■ What you have to do:
Give back the full listing as written. No pictures go with it.
-------- Dataset content
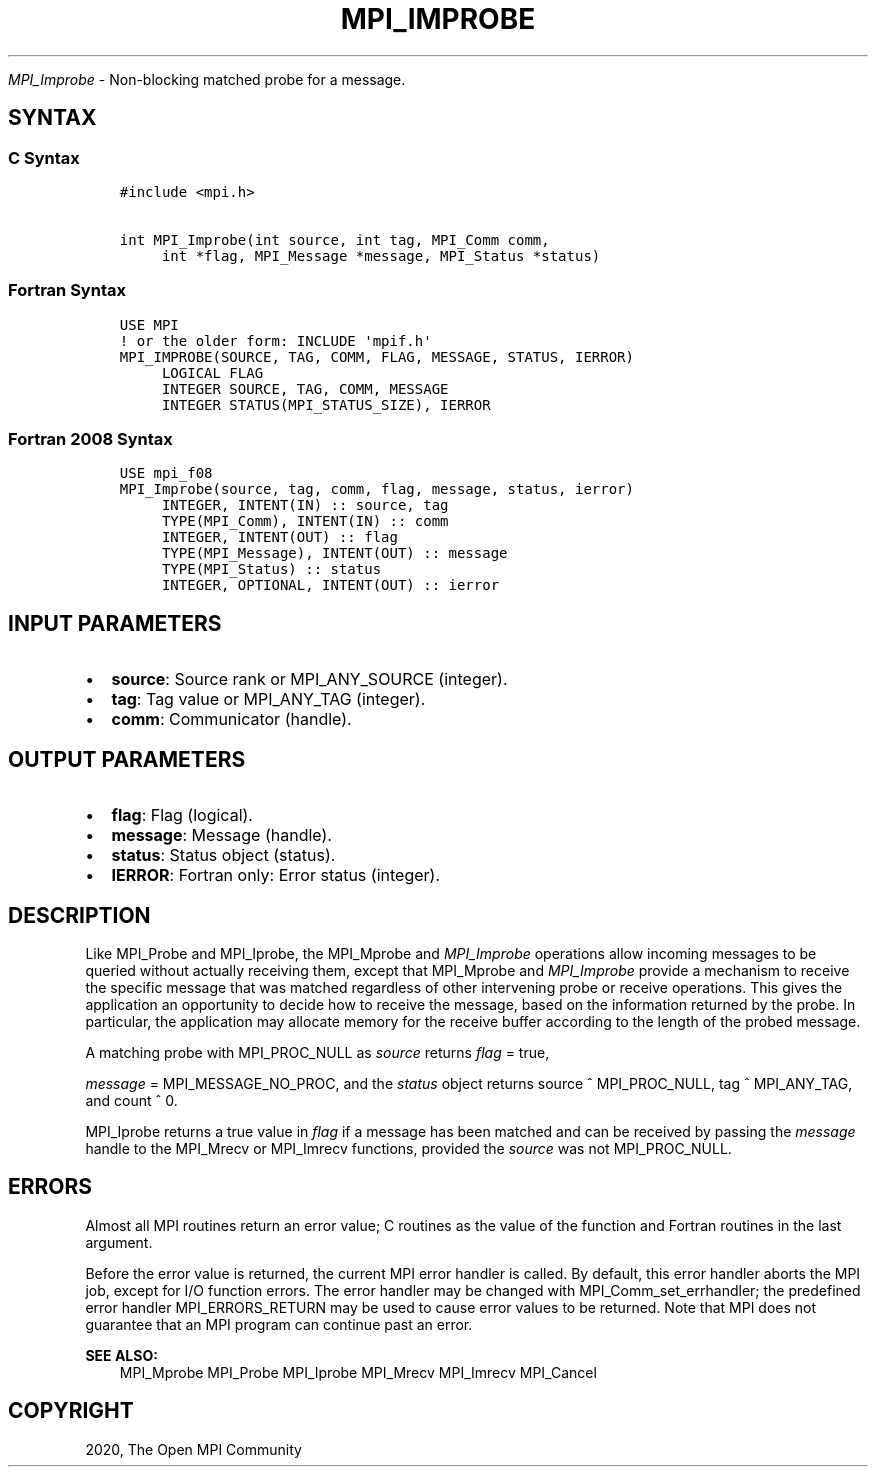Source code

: .\" Man page generated from reStructuredText.
.
.TH "MPI_IMPROBE" "3" "Feb 20, 2022" "" "Open MPI"
.
.nr rst2man-indent-level 0
.
.de1 rstReportMargin
\\$1 \\n[an-margin]
level \\n[rst2man-indent-level]
level margin: \\n[rst2man-indent\\n[rst2man-indent-level]]
-
\\n[rst2man-indent0]
\\n[rst2man-indent1]
\\n[rst2man-indent2]
..
.de1 INDENT
.\" .rstReportMargin pre:
. RS \\$1
. nr rst2man-indent\\n[rst2man-indent-level] \\n[an-margin]
. nr rst2man-indent-level +1
.\" .rstReportMargin post:
..
.de UNINDENT
. RE
.\" indent \\n[an-margin]
.\" old: \\n[rst2man-indent\\n[rst2man-indent-level]]
.nr rst2man-indent-level -1
.\" new: \\n[rst2man-indent\\n[rst2man-indent-level]]
.in \\n[rst2man-indent\\n[rst2man-indent-level]]u
..
.sp
\fI\%MPI_Improbe\fP \- Non\-blocking matched probe for a message.
.SH SYNTAX
.SS C Syntax
.INDENT 0.0
.INDENT 3.5
.sp
.nf
.ft C
#include <mpi.h>

int MPI_Improbe(int source, int tag, MPI_Comm comm,
     int *flag, MPI_Message *message, MPI_Status *status)
.ft P
.fi
.UNINDENT
.UNINDENT
.SS Fortran Syntax
.INDENT 0.0
.INDENT 3.5
.sp
.nf
.ft C
USE MPI
! or the older form: INCLUDE \(aqmpif.h\(aq
MPI_IMPROBE(SOURCE, TAG, COMM, FLAG, MESSAGE, STATUS, IERROR)
     LOGICAL FLAG
     INTEGER SOURCE, TAG, COMM, MESSAGE
     INTEGER STATUS(MPI_STATUS_SIZE), IERROR
.ft P
.fi
.UNINDENT
.UNINDENT
.SS Fortran 2008 Syntax
.INDENT 0.0
.INDENT 3.5
.sp
.nf
.ft C
USE mpi_f08
MPI_Improbe(source, tag, comm, flag, message, status, ierror)
     INTEGER, INTENT(IN) :: source, tag
     TYPE(MPI_Comm), INTENT(IN) :: comm
     INTEGER, INTENT(OUT) :: flag
     TYPE(MPI_Message), INTENT(OUT) :: message
     TYPE(MPI_Status) :: status
     INTEGER, OPTIONAL, INTENT(OUT) :: ierror
.ft P
.fi
.UNINDENT
.UNINDENT
.SH INPUT PARAMETERS
.INDENT 0.0
.IP \(bu 2
\fBsource\fP: Source rank or MPI_ANY_SOURCE (integer).
.IP \(bu 2
\fBtag\fP: Tag value or MPI_ANY_TAG (integer).
.IP \(bu 2
\fBcomm\fP: Communicator (handle).
.UNINDENT
.SH OUTPUT PARAMETERS
.INDENT 0.0
.IP \(bu 2
\fBflag\fP: Flag (logical).
.IP \(bu 2
\fBmessage\fP: Message (handle).
.IP \(bu 2
\fBstatus\fP: Status object (status).
.IP \(bu 2
\fBIERROR\fP: Fortran only: Error status (integer).
.UNINDENT
.SH DESCRIPTION
.sp
Like MPI_Probe and MPI_Iprobe, the MPI_Mprobe and \fI\%MPI_Improbe\fP operations
allow incoming messages to be queried without actually receiving them,
except that MPI_Mprobe and \fI\%MPI_Improbe\fP provide a mechanism to receive
the specific message that was matched regardless of other intervening
probe or receive operations. This gives the application an opportunity
to decide how to receive the message, based on the information returned
by the probe. In particular, the application may allocate memory for the
receive buffer according to the length of the probed message.
.sp
A matching probe with MPI_PROC_NULL as \fIsource\fP returns \fIflag\fP = true,
.sp
\fImessage\fP = MPI_MESSAGE_NO_PROC, and the \fIstatus\fP object returns source
^ MPI_PROC_NULL, tag ^ MPI_ANY_TAG, and count ^ 0.
.sp
MPI_Iprobe returns a true value in \fIflag\fP if a message has been matched
and can be received by passing the \fImessage\fP handle to the MPI_Mrecv or
MPI_Imrecv functions, provided the \fIsource\fP was not MPI_PROC_NULL.
.SH ERRORS
.sp
Almost all MPI routines return an error value; C routines as the value
of the function and Fortran routines in the last argument.
.sp
Before the error value is returned, the current MPI error handler is
called. By default, this error handler aborts the MPI job, except for
I/O function errors. The error handler may be changed with
MPI_Comm_set_errhandler; the predefined error handler MPI_ERRORS_RETURN
may be used to cause error values to be returned. Note that MPI does not
guarantee that an MPI program can continue past an error.
.sp
\fBSEE ALSO:\fP
.INDENT 0.0
.INDENT 3.5
MPI_Mprobe MPI_Probe MPI_Iprobe MPI_Mrecv MPI_Imrecv MPI_Cancel
.UNINDENT
.UNINDENT
.SH COPYRIGHT
2020, The Open MPI Community
.\" Generated by docutils manpage writer.
.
----------------
■ Your solution:
Source code

: .\" Man page generated from reStructuredText.
.
.TH "MPI_IMPROBE" "3" "Feb 20, 2022" "" "Open MPI"
.
.nr rst2man-indent-level 0
.
.de1 rstReportMargin
\\$1 \\n[an-margin]
level \\n[rst2man-indent-level]
level margin: \\n[rst2man-indent\\n[rst2man-indent-level]]
-
\\n[rst2man-indent0]
\\n[rst2man-indent1]
\\n[rst2man-indent2]
..
.de1 INDENT
.\" .rstReportMargin pre:
. RS \\$1
. nr rst2man-indent\\n[rst2man-indent-level] \\n[an-margin]
. nr rst2man-indent-level +1
.\" .rstReportMargin post:
..
.de UNINDENT
. RE
.\" indent \\n[an-margin]
.\" old: \\n[rst2man-indent\\n[rst2man-indent-level]]
.nr rst2man-indent-level -1
.\" new: \\n[rst2man-indent\\n[rst2man-indent-level]]
.in \\n[rst2man-indent\\n[rst2man-indent-level]]u
..
.sp
\fI\%MPI_Improbe\fP \- Non\-blocking matched probe for a message.
.SH SYNTAX
.SS C Syntax
.INDENT 0.0
.INDENT 3.5
.sp
.nf
.ft C
#include <mpi.h>

int MPI_Improbe(int source, int tag, MPI_Comm comm,
     int *flag, MPI_Message *message, MPI_Status *status)
.ft P
.fi
.UNINDENT
.UNINDENT
.SS Fortran Syntax
.INDENT 0.0
.INDENT 3.5
.sp
.nf
.ft C
USE MPI
! or the older form: INCLUDE \(aqmpif.h\(aq
MPI_IMPROBE(SOURCE, TAG, COMM, FLAG, MESSAGE, STATUS, IERROR)
     LOGICAL FLAG
     INTEGER SOURCE, TAG, COMM, MESSAGE
     INTEGER STATUS(MPI_STATUS_SIZE), IERROR
.ft P
.fi
.UNINDENT
.UNINDENT
.SS Fortran 2008 Syntax
.INDENT 0.0
.INDENT 3.5
.sp
.nf
.ft C
USE mpi_f08
MPI_Improbe(source, tag, comm, flag, message, status, ierror)
     INTEGER, INTENT(IN) :: source, tag
     TYPE(MPI_Comm), INTENT(IN) :: comm
     INTEGER, INTENT(OUT) :: flag
     TYPE(MPI_Message), INTENT(OUT) :: message
     TYPE(MPI_Status) :: status
     INTEGER, OPTIONAL, INTENT(OUT) :: ierror
.ft P
.fi
.UNINDENT
.UNINDENT
.SH INPUT PARAMETERS
.INDENT 0.0
.IP \(bu 2
\fBsource\fP: Source rank or MPI_ANY_SOURCE (integer).
.IP \(bu 2
\fBtag\fP: Tag value or MPI_ANY_TAG (integer).
.IP \(bu 2
\fBcomm\fP: Communicator (handle).
.UNINDENT
.SH OUTPUT PARAMETERS
.INDENT 0.0
.IP \(bu 2
\fBflag\fP: Flag (logical).
.IP \(bu 2
\fBmessage\fP: Message (handle).
.IP \(bu 2
\fBstatus\fP: Status object (status).
.IP \(bu 2
\fBIERROR\fP: Fortran only: Error status (integer).
.UNINDENT
.SH DESCRIPTION
.sp
Like MPI_Probe and MPI_Iprobe, the MPI_Mprobe and \fI\%MPI_Improbe\fP operations
allow incoming messages to be queried without actually receiving them,
except that MPI_Mprobe and \fI\%MPI_Improbe\fP provide a mechanism to receive
the specific message that was matched regardless of other intervening
probe or receive operations. This gives the application an opportunity
to decide how to receive the message, based on the information returned
by the probe. In particular, the application may allocate memory for the
receive buffer according to the length of the probed message.
.sp
A matching probe with MPI_PROC_NULL as \fIsource\fP returns \fIflag\fP = true,
.sp
\fImessage\fP = MPI_MESSAGE_NO_PROC, and the \fIstatus\fP object returns source
^ MPI_PROC_NULL, tag ^ MPI_ANY_TAG, and count ^ 0.
.sp
MPI_Iprobe returns a true value in \fIflag\fP if a message has been matched
and can be received by passing the \fImessage\fP handle to the MPI_Mrecv or
MPI_Imrecv functions, provided the \fIsource\fP was not MPI_PROC_NULL.
.SH ERRORS
.sp
Almost all MPI routines return an error value; C routines as the value
of the function and Fortran routines in the last argument.
.sp
Before the error value is returned, the current MPI error handler is
called. By default, this error handler aborts the MPI job, except for
I/O function errors. The error handler may be changed with
MPI_Comm_set_errhandler; the predefined error handler MPI_ERRORS_RETURN
may be used to cause error values to be returned. Note that MPI does not
guarantee that an MPI program can continue past an error.
.sp
\fBSEE ALSO:\fP
.INDENT 0.0
.INDENT 3.5
MPI_Mprobe MPI_Probe MPI_Iprobe MPI_Mrecv MPI_Imrecv MPI_Cancel
.UNINDENT
.UNINDENT
.SH COPYRIGHT
2020, The Open MPI Community
.\" Generated by docutils manpage writer.
.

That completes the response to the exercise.